Minnesota won the NFC North in 2015 with Bridgewater at the helm before capturing another division title in 2017 with Keenum as the starter. Bradford, meanwhile, set a then-NFL record for completion percentage in a season (71.6 percent) while adjusting on the fly to a September trade and playing behind an offensive line that struggled with injuries and inconsistency.
Spielman and Wilf each praised Bridgewater's ability to come back from a devastating knee injury suffered in August of 2016 that nearly ended his career. The former first-round pick made his return to the field in Week 15 of Minnesota's win over Cincinnati.
"Every player is unique and special, but Teddy … I've been inspired with how he's come back from this injury and how he kept his head high throughout," Wilf said. "It shows a lot of leadership and character.

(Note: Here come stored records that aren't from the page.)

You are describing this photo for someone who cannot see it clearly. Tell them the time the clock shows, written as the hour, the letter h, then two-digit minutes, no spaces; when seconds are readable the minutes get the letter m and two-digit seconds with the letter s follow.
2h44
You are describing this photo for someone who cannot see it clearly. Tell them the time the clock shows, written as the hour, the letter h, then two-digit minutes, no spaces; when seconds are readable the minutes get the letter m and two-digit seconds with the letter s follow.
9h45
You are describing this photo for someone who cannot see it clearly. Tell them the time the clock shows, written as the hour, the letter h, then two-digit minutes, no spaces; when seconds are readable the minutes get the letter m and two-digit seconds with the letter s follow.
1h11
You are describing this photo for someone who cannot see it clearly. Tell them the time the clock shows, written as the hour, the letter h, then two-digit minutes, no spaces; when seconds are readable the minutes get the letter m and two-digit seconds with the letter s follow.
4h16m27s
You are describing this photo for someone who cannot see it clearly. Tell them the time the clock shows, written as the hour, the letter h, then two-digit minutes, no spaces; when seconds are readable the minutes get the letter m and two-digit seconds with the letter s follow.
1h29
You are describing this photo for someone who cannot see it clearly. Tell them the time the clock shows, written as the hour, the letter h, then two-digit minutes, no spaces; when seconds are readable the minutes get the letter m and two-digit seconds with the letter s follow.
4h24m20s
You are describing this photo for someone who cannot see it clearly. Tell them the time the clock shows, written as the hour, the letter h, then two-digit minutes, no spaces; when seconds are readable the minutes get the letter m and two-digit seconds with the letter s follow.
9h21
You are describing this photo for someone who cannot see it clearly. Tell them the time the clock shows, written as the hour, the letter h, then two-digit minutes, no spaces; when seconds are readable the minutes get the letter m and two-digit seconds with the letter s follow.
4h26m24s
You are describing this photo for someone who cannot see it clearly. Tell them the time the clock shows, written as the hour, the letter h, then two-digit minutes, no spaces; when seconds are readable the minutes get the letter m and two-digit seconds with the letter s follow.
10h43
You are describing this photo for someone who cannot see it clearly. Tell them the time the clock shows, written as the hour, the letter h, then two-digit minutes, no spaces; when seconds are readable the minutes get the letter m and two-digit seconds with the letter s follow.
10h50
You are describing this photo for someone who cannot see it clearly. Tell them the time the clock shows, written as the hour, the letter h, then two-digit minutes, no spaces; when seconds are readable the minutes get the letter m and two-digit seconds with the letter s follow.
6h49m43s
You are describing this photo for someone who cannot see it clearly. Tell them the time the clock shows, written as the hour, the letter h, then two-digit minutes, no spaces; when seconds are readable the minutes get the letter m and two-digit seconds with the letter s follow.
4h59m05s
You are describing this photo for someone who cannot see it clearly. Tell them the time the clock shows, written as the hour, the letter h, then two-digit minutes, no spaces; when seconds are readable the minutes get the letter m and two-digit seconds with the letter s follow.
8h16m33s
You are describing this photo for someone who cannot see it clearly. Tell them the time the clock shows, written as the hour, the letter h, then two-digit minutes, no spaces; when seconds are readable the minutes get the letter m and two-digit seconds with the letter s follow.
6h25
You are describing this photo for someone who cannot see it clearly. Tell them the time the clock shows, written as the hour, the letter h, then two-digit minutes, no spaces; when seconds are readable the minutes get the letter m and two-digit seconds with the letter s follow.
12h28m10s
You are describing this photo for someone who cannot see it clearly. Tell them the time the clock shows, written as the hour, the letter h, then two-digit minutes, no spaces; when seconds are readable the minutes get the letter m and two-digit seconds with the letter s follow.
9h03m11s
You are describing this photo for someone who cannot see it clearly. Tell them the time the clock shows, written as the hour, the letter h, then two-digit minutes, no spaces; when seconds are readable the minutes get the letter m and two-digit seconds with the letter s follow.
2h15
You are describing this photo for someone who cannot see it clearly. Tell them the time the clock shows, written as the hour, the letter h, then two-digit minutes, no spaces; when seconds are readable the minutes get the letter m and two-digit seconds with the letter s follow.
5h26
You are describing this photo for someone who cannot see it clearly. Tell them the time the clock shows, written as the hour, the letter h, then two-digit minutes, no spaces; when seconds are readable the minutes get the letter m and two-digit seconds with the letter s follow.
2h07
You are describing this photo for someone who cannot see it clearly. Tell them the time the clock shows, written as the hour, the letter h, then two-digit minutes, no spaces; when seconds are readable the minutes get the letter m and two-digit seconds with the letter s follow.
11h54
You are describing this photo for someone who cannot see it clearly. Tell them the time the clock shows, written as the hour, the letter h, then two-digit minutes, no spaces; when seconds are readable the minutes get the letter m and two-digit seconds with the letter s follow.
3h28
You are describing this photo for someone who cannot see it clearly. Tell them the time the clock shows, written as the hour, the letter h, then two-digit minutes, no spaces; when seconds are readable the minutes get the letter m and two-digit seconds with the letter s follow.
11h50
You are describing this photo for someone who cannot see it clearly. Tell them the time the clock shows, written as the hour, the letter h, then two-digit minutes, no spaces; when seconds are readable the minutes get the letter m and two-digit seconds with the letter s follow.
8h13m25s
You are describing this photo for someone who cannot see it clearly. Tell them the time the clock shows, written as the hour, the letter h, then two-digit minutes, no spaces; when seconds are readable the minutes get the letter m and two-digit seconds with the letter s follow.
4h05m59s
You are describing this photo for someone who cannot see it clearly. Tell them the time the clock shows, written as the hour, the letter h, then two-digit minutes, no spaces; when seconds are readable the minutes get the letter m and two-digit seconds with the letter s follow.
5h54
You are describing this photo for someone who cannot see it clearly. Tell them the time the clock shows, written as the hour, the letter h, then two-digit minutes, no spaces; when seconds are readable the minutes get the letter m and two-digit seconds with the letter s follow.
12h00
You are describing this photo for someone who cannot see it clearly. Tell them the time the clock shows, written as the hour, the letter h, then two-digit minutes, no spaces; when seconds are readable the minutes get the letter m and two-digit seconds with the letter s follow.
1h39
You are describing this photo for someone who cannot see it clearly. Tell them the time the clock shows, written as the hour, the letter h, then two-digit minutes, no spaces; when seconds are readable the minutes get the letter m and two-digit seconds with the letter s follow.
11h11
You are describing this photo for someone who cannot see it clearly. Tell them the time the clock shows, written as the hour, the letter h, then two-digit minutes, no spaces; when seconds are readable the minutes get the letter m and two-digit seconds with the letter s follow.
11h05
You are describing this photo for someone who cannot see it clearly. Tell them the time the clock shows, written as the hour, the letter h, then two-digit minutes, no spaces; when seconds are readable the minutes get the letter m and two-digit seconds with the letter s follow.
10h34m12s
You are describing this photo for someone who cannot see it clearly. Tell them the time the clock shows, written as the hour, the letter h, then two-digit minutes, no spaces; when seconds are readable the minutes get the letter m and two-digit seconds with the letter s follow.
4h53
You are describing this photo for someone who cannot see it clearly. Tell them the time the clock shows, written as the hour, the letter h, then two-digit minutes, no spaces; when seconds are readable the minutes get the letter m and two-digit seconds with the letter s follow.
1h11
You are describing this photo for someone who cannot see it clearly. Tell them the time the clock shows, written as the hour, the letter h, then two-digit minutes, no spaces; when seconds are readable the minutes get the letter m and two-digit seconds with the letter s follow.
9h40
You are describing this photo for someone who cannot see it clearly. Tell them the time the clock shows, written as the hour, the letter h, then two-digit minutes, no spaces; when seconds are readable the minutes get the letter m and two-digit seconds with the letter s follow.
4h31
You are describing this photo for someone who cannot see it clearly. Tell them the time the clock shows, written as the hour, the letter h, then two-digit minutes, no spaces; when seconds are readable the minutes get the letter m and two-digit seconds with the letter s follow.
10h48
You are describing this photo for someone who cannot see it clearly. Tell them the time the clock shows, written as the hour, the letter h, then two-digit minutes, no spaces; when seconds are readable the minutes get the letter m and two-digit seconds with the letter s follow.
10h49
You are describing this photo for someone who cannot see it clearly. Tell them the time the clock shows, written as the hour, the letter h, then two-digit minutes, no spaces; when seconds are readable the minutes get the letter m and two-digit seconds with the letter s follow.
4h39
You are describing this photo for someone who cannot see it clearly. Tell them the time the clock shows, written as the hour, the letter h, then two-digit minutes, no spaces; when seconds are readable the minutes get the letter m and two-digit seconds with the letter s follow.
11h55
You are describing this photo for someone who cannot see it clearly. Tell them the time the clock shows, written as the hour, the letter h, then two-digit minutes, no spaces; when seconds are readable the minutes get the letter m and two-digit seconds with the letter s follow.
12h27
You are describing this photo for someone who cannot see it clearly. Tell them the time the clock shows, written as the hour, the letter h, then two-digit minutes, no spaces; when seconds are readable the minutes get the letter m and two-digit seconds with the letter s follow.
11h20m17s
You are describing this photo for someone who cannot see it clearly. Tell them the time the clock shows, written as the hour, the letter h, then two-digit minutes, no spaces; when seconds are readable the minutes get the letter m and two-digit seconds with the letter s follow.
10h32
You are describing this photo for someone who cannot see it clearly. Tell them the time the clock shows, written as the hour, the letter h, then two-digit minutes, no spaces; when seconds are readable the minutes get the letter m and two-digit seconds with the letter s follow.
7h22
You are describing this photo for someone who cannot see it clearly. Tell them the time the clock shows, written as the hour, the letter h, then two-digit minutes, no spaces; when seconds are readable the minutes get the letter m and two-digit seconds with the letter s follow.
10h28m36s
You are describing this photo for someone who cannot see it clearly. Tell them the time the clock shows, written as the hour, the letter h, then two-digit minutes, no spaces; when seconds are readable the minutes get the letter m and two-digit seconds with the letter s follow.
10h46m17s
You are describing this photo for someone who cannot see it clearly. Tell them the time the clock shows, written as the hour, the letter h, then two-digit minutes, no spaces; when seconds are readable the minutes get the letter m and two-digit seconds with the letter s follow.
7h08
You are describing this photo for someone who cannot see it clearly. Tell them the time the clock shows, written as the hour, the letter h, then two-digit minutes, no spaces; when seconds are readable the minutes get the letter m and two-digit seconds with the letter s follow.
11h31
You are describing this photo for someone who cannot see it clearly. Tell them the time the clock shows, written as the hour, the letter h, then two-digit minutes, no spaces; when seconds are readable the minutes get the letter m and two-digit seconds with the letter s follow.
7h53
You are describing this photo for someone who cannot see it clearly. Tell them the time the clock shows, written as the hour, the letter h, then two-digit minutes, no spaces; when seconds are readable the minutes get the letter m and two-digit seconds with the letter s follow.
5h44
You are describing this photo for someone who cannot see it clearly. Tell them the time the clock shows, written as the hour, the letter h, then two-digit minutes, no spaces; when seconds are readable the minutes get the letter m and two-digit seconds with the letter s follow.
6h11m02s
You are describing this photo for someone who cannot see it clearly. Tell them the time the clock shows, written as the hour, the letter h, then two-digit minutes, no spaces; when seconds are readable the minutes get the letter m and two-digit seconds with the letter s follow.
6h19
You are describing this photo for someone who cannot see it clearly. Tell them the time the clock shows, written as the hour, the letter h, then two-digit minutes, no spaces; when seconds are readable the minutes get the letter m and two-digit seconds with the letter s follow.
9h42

"We knew that before the injury, and we saw it even more in the last year and a half," Wilf added. "Great individual, and we're proud and inspired with how he's come back."
Added Spielman: "I think he's worked extremely hard and been an inspiration. Just to see him out there practicing every day, you see him getting more and more comfortable."
In a 20-minute session with reporters, Spielman acknowledged the unique quarterback situations the Vikings have navigated in recent seasons.
Because of that, Spielman said, building plenty of depth will also be an offseason priority along with figuring out who the starter will be. The Vikings have already checked one box off their list as they hired John DeFilippo as the team;s new Offensive Coordinator on Friday morning.
"With our situation, quarterback depth has been pretty important," Spielman said. "Then you look at other teams around the league, and guys never miss.
"For whatever reason, we've had to go through some injuries at that position," Spielman added. "We're always trying to be aggressive, just from the history we've had at that position over the last few years, to make sure we have as much depth as possible."
Although Spielman is aware of the scenario that lies in front of him, he said he is not surprised by it.
When the Vikings traded for Bradford 17 months ago and then signed Keenum this past offseason, they knew a choice would eventually have to be made.
"Regardless of who the quarterback is, we have planned for this two years back," Spielman said. "We don't just start planning for this year on our cap. There's a process in place for everything we do, and it's done very thoroughly, and it's also is looking out into the future.
"Knowing as these players develop and become good players you don't want to lose, we're targeting guys … two years from now, we're going to have to pay this guy," Spielman added. "I never want to get into the mode of 'All-in this year,' because I don't want to start back over again. It's always looking to not only put the best plan on the field this year, but also can we keep these players for year after year?"
That's the goal the Vikings aspire to reach at each position each spring, but especially at quarterback entering the 2018 offseason.
"That's certainly your dream scenario and something we're always working on," Wilf said of finding a long-term answer. "It's a matter of trusting the process, but we'll work with what's in front of us. Who's on our roster, who's out there, who can we draft?
"There are a lot of moving parts, but as ownership, we have a lot of confidence that we have the right people monitoring that," Wilf added.